Which lines in the items below contain the word "Service"? Pick out each of those lines and copy it.

Collected data
*** Begin section ***

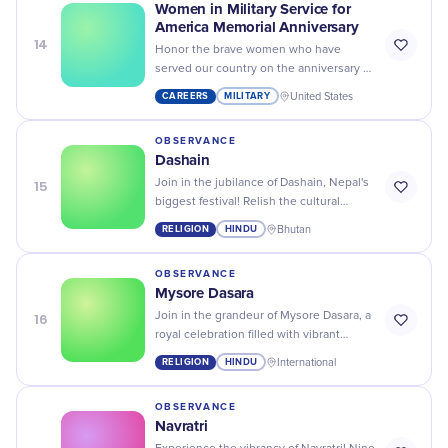
Women in Military Service for
America Memorial Anniversary
14
Honor the brave women who have
served our country on the anniversary of
the Women in Military Service for
CAREERS
MILITARY
United States
America Memorial. Salute!
OBSERVANCE
Dashain
15
Join in the jubilance of Dashain, Nepal's
biggest festival! Relish the cultural
tradition, swing on a Ping, and elevate
RELIGION
HINDU
Bhutan
your spirit!
OBSERVANCE
Mysore Dasara
16
Join in the grandeur of Mysore Dasara, a
royal celebration filled with vibrant
processions, lavish displays, and rich
RELIGION
HINDU
International
cultural traditions!
OBSERVANCE
Navratri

*** End section ***

**Your response:**
Women in Military Service for
the Women in Military Service for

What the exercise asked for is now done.